Filter the lines below, keeping each one that holds "your".
[Opening Records shown section]
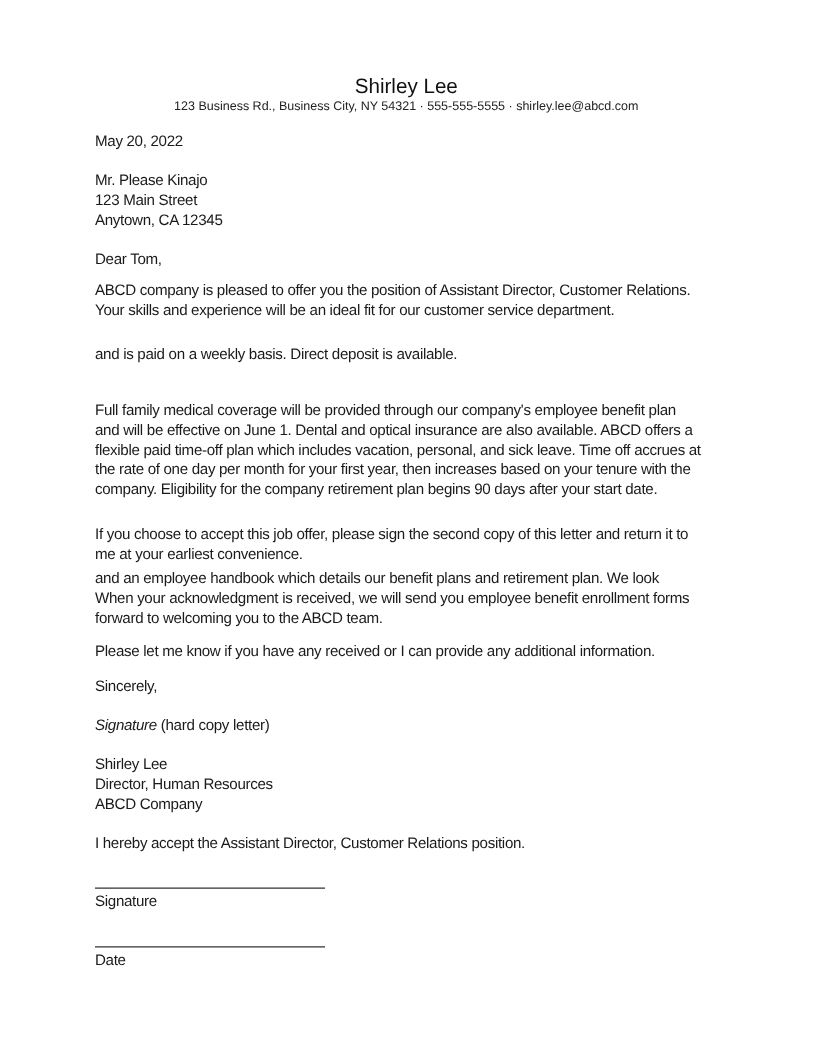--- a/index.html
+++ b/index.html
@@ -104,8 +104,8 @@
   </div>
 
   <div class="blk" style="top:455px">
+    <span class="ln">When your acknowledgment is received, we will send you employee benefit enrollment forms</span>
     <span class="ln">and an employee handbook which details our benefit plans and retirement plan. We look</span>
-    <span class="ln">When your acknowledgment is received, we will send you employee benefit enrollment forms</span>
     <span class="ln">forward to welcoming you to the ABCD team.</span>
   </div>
[Closing Records shown section]
Reply to the task:
+    <span class="ln">When your acknowledgment is received, we will send you employee benefit enrollment forms</span>
-    <span class="ln">When your acknowledgment is received, we will send you employee benefit enrollment forms</span>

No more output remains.